## [Data extract]
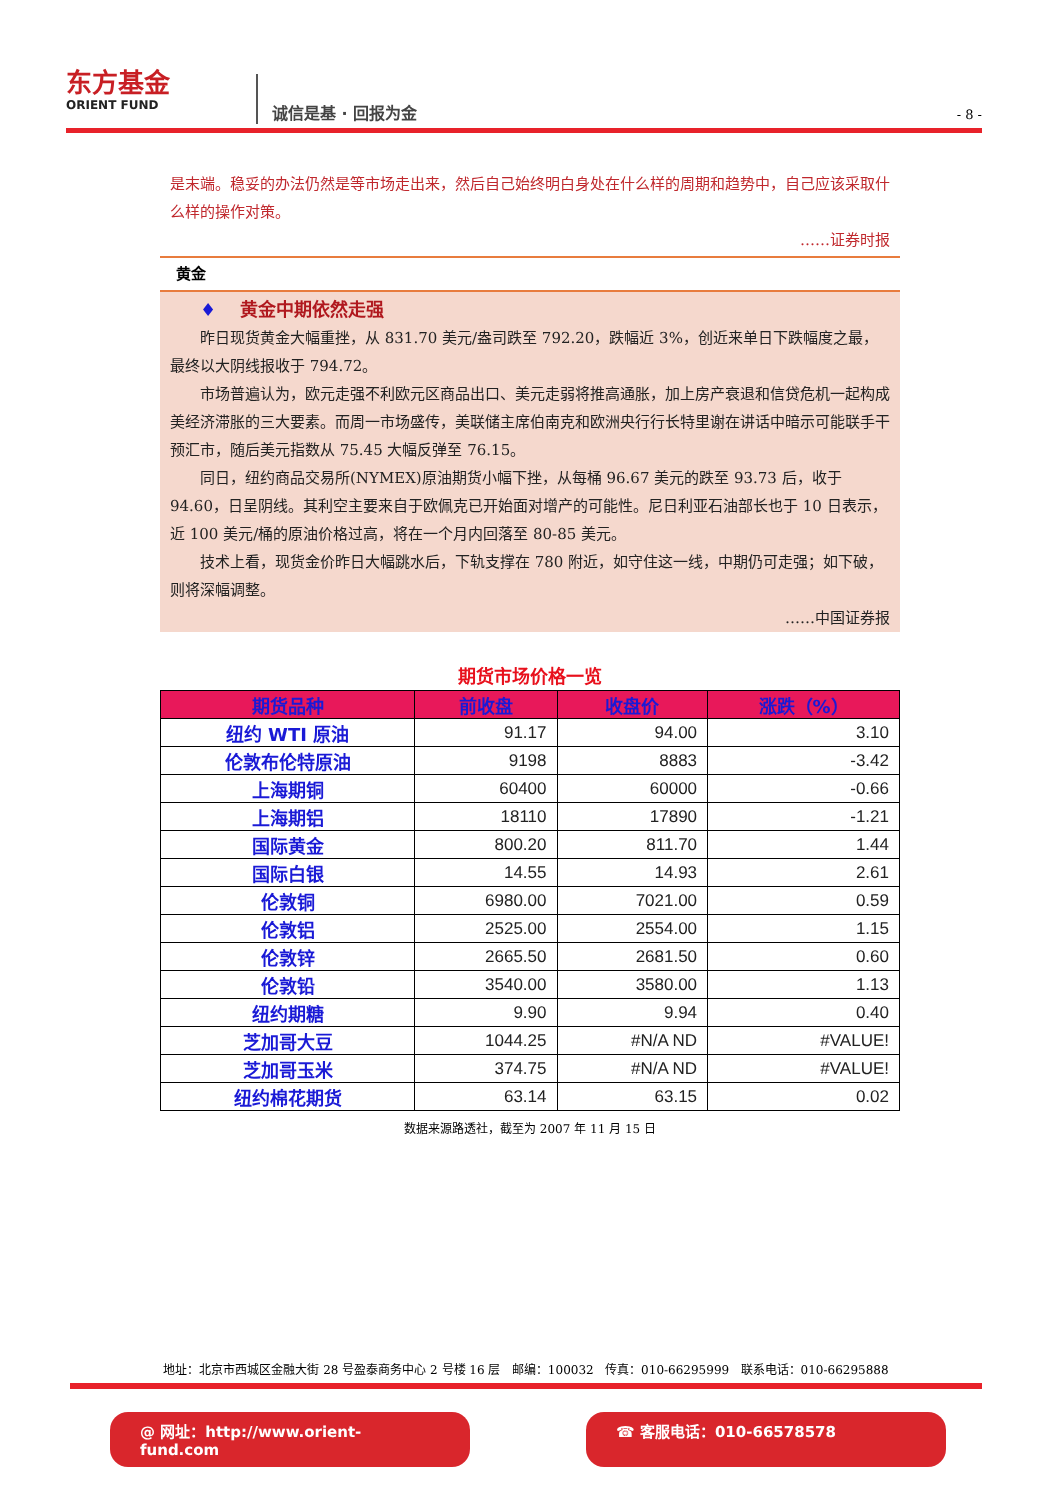东方基金
ORIENT FUND
诚信是基 · 回报为金
- 8 -
是末端。稳妥的办法仍然是等市场走出来，然后自己始终明白身处在什么样的周期和趋势中，自己应该采取什么样的操作对策。
……证券时报
黄金
♦ 黄金中期依然走强
昨日现货黄金大幅重挫，从 831.70 美元/盎司跌至 792.20，跌幅近 3%，创近来单日下跌幅度之最，最终以大阴线报收于 794.72。
市场普遍认为，欧元走强不利欧元区商品出口、美元走弱将推高通胀，加上房产衰退和信贷危机一起构成美经济滞胀的三大要素。而周一市场盛传，美联储主席伯南克和欧洲央行行长特里谢在讲话中暗示可能联手干预汇市，随后美元指数从 75.45 大幅反弹至 76.15。
同日，纽约商品交易所(NYMEX)原油期货小幅下挫，从每桶 96.67 美元的跌至 93.73 后，收于 94.60，日呈阴线。其利空主要来自于欧佩克已开始面对增产的可能性。尼日利亚石油部长也于 10 日表示，近 100 美元/桶的原油价格过高，将在一个月内回落至 80-85 美元。
技术上看，现货金价昨日大幅跳水后，下轨支撑在 780 附近，如守住这一线，中期仍可走强；如下破，则将深幅调整。
……中国证券报
期货市场价格一览
| 期货品种 | 前收盘 | 收盘价 | 涨跌（%） |
| --- | --- | --- | --- |
| 纽约 WTI 原油 | 91.17 | 94.00 | 3.10 |
| 伦敦布伦特原油 | 9198 | 8883 | -3.42 |
| 上海期铜 | 60400 | 60000 | -0.66 |
| 上海期铝 | 18110 | 17890 | -1.21 |
| 国际黄金 | 800.20 | 811.70 | 1.44 |
| 国际白银 | 14.55 | 14.93 | 2.61 |
| 伦敦铜 | 6980.00 | 7021.00 | 0.59 |
| 伦敦铝 | 2525.00 | 2554.00 | 1.15 |
| 伦敦锌 | 2665.50 | 2681.50 | 0.60 |
| 伦敦铅 | 3540.00 | 3580.00 | 1.13 |
| 纽约期糖 | 9.90 | 9.94 | 0.40 |
| 芝加哥大豆 | 1044.25 | #N/A ND | #VALUE! |
| 芝加哥玉米 | 374.75 | #N/A ND | #VALUE! |
| 纽约棉花期货 | 63.14 | 63.15 | 0.02 |
数据来源路透社，截至为 2007 年 11 月 15 日
地址：北京市西城区金融大街 28 号盈泰商务中心 2 号楼 16 层 邮编：100032 传真：010-66295999 联系电话：010-66295888
@ 网址：http://www.orient-fund.com ☎ 客服电话：010-66578578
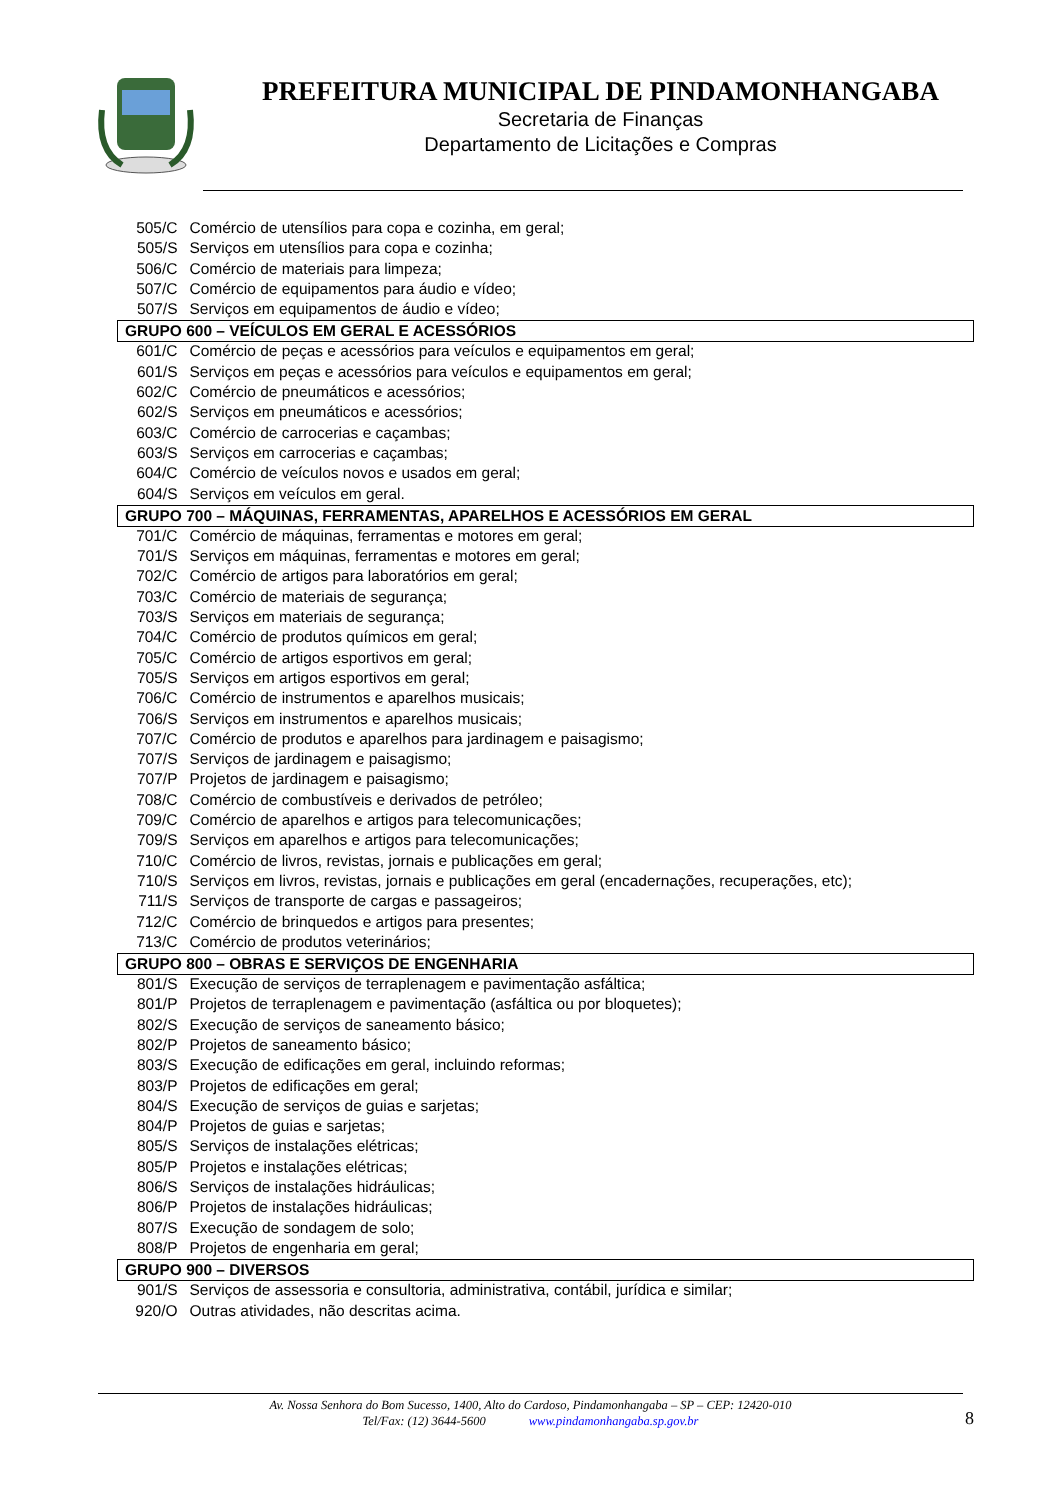PREFEITURA MUNICIPAL DE PINDAMONHANGABA
Secretaria de Finanças
Departamento de Licitações e Compras
| 505/C | Comércio de utensílios para copa e cozinha, em geral; |
| 505/S | Serviços em utensílios para copa e cozinha; |
| 506/C | Comércio de materiais para limpeza; |
| 507/C | Comércio de equipamentos para áudio e vídeo; |
| 507/S | Serviços em equipamentos de áudio e vídeo; |
| GRUPO 600 – VEÍCULOS EM GERAL E ACESSÓRIOS | |
| 601/C | Comércio de peças e acessórios para veículos e equipamentos em geral; |
| 601/S | Serviços em peças e acessórios para veículos e equipamentos em geral; |
| 602/C | Comércio de pneumáticos e acessórios; |
| 602/S | Serviços em pneumáticos e acessórios; |
| 603/C | Comércio de carrocerias e caçambas; |
| 603/S | Serviços em carrocerias e caçambas; |
| 604/C | Comércio de veículos novos e usados em geral; |
| 604/S | Serviços em veículos em geral. |
| GRUPO 700 – MÁQUINAS, FERRAMENTAS, APARELHOS E ACESSÓRIOS EM GERAL | |
| 701/C | Comércio de máquinas, ferramentas e motores em geral; |
| 701/S | Serviços em máquinas, ferramentas e motores em geral; |
| 702/C | Comércio de artigos para laboratórios em geral; |
| 703/C | Comércio de materiais de segurança; |
| 703/S | Serviços em materiais de segurança; |
| 704/C | Comércio de produtos químicos em geral; |
| 705/C | Comércio de artigos esportivos em geral; |
| 705/S | Serviços em artigos esportivos em geral; |
| 706/C | Comércio de instrumentos e aparelhos musicais; |
| 706/S | Serviços em instrumentos e aparelhos musicais; |
| 707/C | Comércio de produtos e aparelhos para jardinagem e paisagismo; |
| 707/S | Serviços de jardinagem e paisagismo; |
| 707/P | Projetos de jardinagem e paisagismo; |
| 708/C | Comércio de combustíveis e derivados de petróleo; |
| 709/C | Comércio de aparelhos e artigos para telecomunicações; |
| 709/S | Serviços em aparelhos e artigos para telecomunicações; |
| 710/C | Comércio de livros, revistas, jornais e publicações em geral; |
| 710/S | Serviços em livros, revistas, jornais e publicações em geral (encadernações, recuperações, etc); |
| 711/S | Serviços de transporte de cargas e passageiros; |
| 712/C | Comércio de brinquedos e artigos para presentes; |
| 713/C | Comércio de produtos veterinários; |
| GRUPO 800 – OBRAS E SERVIÇOS DE ENGENHARIA | |
| 801/S | Execução de serviços de terraplenagem e pavimentação asfáltica; |
| 801/P | Projetos de terraplenagem e pavimentação (asfáltica ou por bloquetes); |
| 802/S | Execução de serviços de saneamento básico; |
| 802/P | Projetos de saneamento básico; |
| 803/S | Execução de edificações em geral, incluindo reformas; |
| 803/P | Projetos de edificações em geral; |
| 804/S | Execução de serviços de guias e sarjetas; |
| 804/P | Projetos de guias e sarjetas; |
| 805/S | Serviços de instalações elétricas; |
| 805/P | Projetos e instalações elétricas; |
| 806/S | Serviços de instalações hidráulicas; |
| 806/P | Projetos de instalações hidráulicas; |
| 807/S | Execução de sondagem de solo; |
| 808/P | Projetos de engenharia em geral; |
| GRUPO 900 – DIVERSOS | |
| 901/S | Serviços de assessoria e consultoria, administrativa, contábil, jurídica e similar; |
| 920/O | Outras atividades, não descritas acima. |
Av. Nossa Senhora do Bom Sucesso, 1400, Alto do Cardoso, Pindamonhangaba – SP – CEP: 12420-010
Tel/Fax: (12) 3644-5600 www.pindamonhangaba.sp.gov.br
8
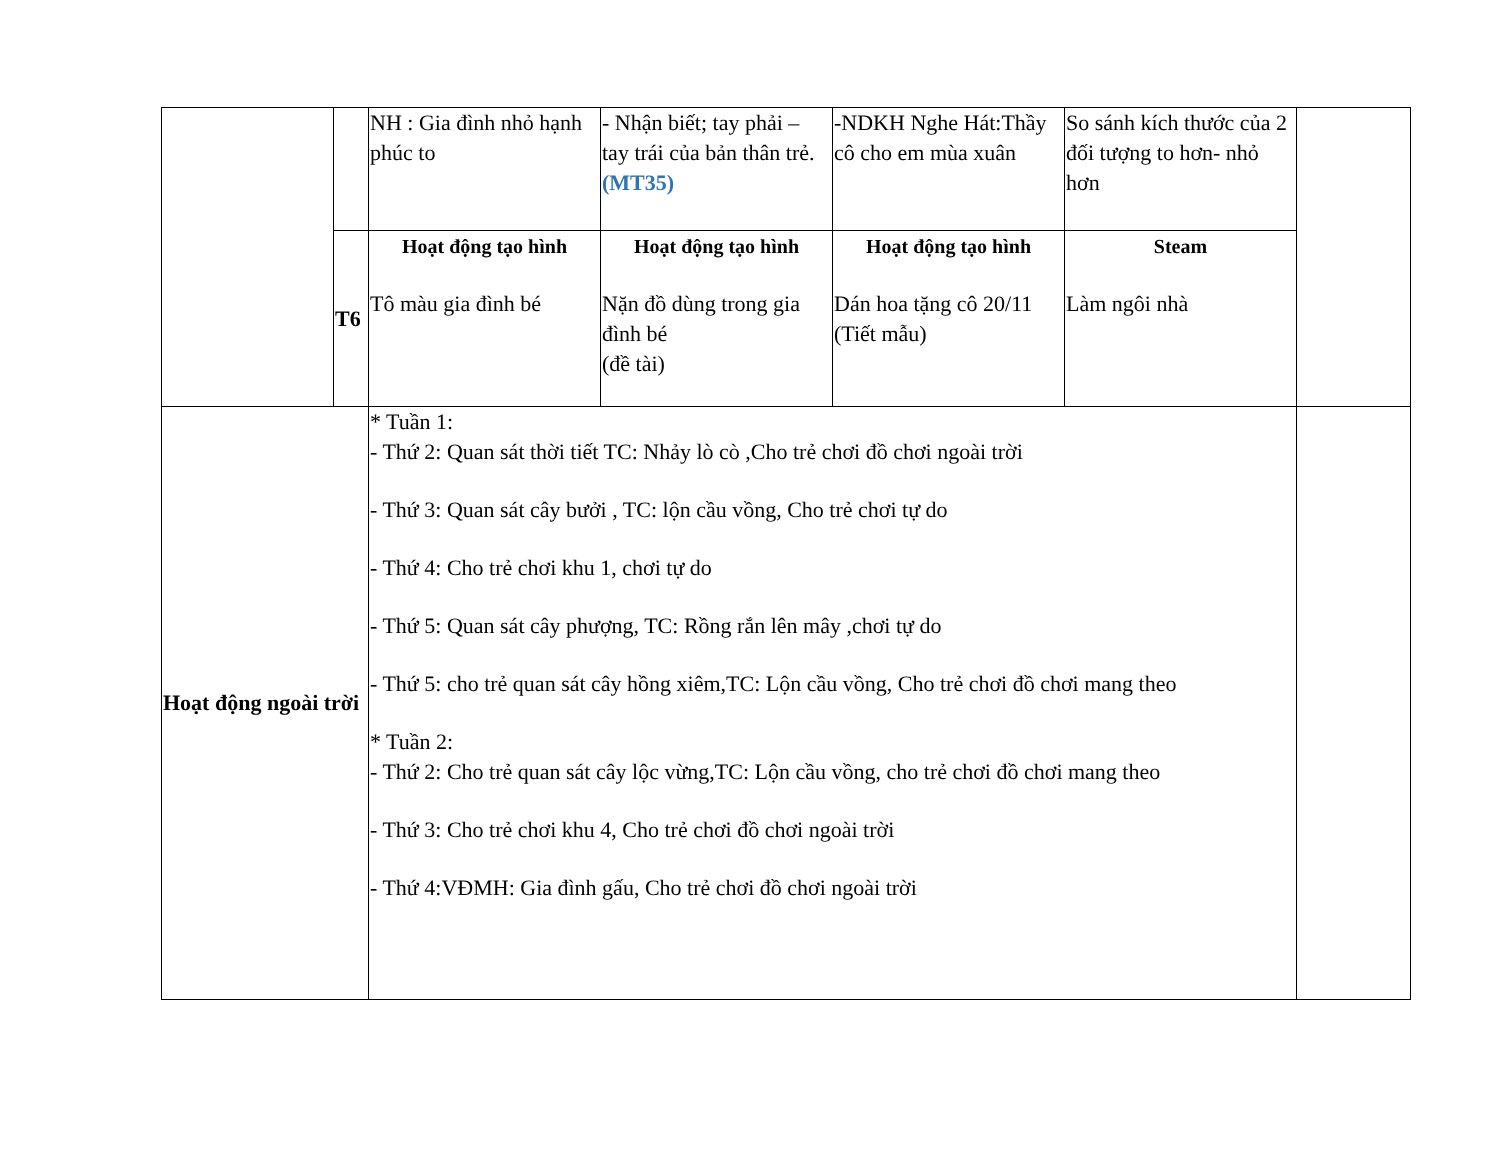| | | NH : Gia đình nhỏ hạnh phúc to | - Nhận biết; tay phải – tay trái của bản thân trẻ. (MT35) | -NDKH Nghe Hát:Thầy cô cho em mùa xuân | So sánh kích thước của 2 đối tượng to hơn- nhỏ hơn | |
| | T6 | Hoạt động tạo hình Tô màu gia đình bé | Hoạt động tạo hình Nặn đồ dùng trong gia đình bé (đề tài) | Hoạt động tạo hình Dán hoa tặng cô 20/11 (Tiết mẫu) | Steam Làm ngôi nhà | |
| Hoạt động ngoài trời | | * Tuần 1: - Thứ 2: Quan sát thời tiết TC: Nhảy lò cò ,Cho trẻ chơi đồ chơi ngoài trời - Thứ 3: Quan sát cây bưởi , TC: lộn cầu vồng, Cho trẻ chơi tự do - Thứ 4: Cho trẻ chơi khu 1, chơi tự do - Thứ 5: Quan sát cây phượng, TC: Rồng rắn lên mây ,chơi tự do - Thứ 5: cho trẻ quan sát cây hồng xiêm,TC: Lộn cầu vồng, Cho trẻ chơi đồ chơi mang theo * Tuần 2: - Thứ 2: Cho trẻ quan sát cây lộc vừng,TC: Lộn cầu vồng, cho trẻ chơi đồ chơi mang theo - Thứ 3: Cho trẻ chơi khu 4, Cho trẻ chơi đồ chơi ngoài trời - Thứ 4:VĐMH: Gia đình gấu, Cho trẻ chơi đồ chơi ngoài trời | | | | |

## [Job]
Exact lines only, please. Repeat everything from the top of the records through the line containing "EM GERAL | |", both ends in and pictures out.

## [Exercise response]
东方基金
ORIENT FUND
诚信是基 · 回报为金
- 8 -
是末端。稳妥的办法仍然是等市场走出来，然后自己始终明白身处在什么样的周期和趋势中，自己应该采取什么样的操作对策。
……证券时报
黄金
♦ 黄金中期依然走强
昨日现货黄金大幅重挫，从 831.70 美元/盎司跌至 792.20，跌幅近 3%，创近来单日下跌幅度之最，最终以大阴线报收于 794.72。
市场普遍认为，欧元走强不利欧元区商品出口、美元走弱将推高通胀，加上房产衰退和信贷危机一起构成美经济滞胀的三大要素。而周一市场盛传，美联储主席伯南克和欧洲央行行长特里谢在讲话中暗示可能联手干预汇市，随后美元指数从 75.45 大幅反弹至 76.15。
同日，纽约商品交易所(NYMEX)原油期货小幅下挫，从每桶 96.67 美元的跌至 93.73 后，收于 94.60，日呈阴线。其利空主要来自于欧佩克已开始面对增产的可能性。尼日利亚石油部长也于 10 日表示，近 100 美元/桶的原油价格过高，将在一个月内回落至 80-85 美元。
技术上看，现货金价昨日大幅跳水后，下轨支撑在 780 附近，如守住这一线，中期仍可走强；如下破，则将深幅调整。
……中国证券报
期货市场价格一览
| 期货品种 | 前收盘 | 收盘价 | 涨跌（%） |
| --- | --- | --- | --- |
| 纽约 WTI 原油 | 91.17 | 94.00 | 3.10 |
| 伦敦布伦特原油 | 9198 | 8883 | -3.42 |
| 上海期铜 | 60400 | 60000 | -0.66 |
| 上海期铝 | 18110 | 17890 | -1.21 |
| 国际黄金 | 800.20 | 811.70 | 1.44 |
| 国际白银 | 14.55 | 14.93 | 2.61 |
| 伦敦铜 | 6980.00 | 7021.00 | 0.59 |
| 伦敦铝 | 2525.00 | 2554.00 | 1.15 |
| 伦敦锌 | 2665.50 | 2681.50 | 0.60 |
| 伦敦铅 | 3540.00 | 3580.00 | 1.13 |
| 纽约期糖 | 9.90 | 9.94 | 0.40 |
| 芝加哥大豆 | 1044.25 | #N/A ND | #VALUE! |
| 芝加哥玉米 | 374.75 | #N/A ND | #VALUE! |
| 纽约棉花期货 | 63.14 | 63.15 | 0.02 |
数据来源路透社，截至为 2007 年 11 月 15 日
地址：北京市西城区金融大街 28 号盈泰商务中心 2 号楼 16 层 邮编：100032 传真：010-66295999 联系电话：010-66295888
@ 网址：http://www.orient-fund.com ☎ 客服电话：010-66578578
PREFEITURA MUNICIPAL DE PINDAMONHANGABA
Secretaria de Finanças
Departamento de Licitações e Compras
| 505/C | Comércio de utensílios para copa e cozinha, em geral; |
| 505/S | Serviços em utensílios para copa e cozinha; |
| 506/C | Comércio de materiais para limpeza; |
| 507/C | Comércio de equipamentos para áudio e vídeo; |
| 507/S | Serviços em equipamentos de áudio e vídeo; |
| GRUPO 600 – VEÍCULOS EM GERAL E ACESSÓRIOS | |
| 601/C | Comércio de peças e acessórios para veículos e equipamentos em geral; |
| 601/S | Serviços em peças e acessórios para veículos e equipamentos em geral; |
| 602/C | Comércio de pneumáticos e acessórios; |
| 602/S | Serviços em pneumáticos e acessórios; |
| 603/C | Comércio de carrocerias e caçambas; |
| 603/S | Serviços em carrocerias e caçambas; |
| 604/C | Comércio de veículos novos e usados em geral; |
| 604/S | Serviços em veículos em geral. |
| GRUPO 700 – MÁQUINAS, FERRAMENTAS, APARELHOS E ACESSÓRIOS EM GERAL | |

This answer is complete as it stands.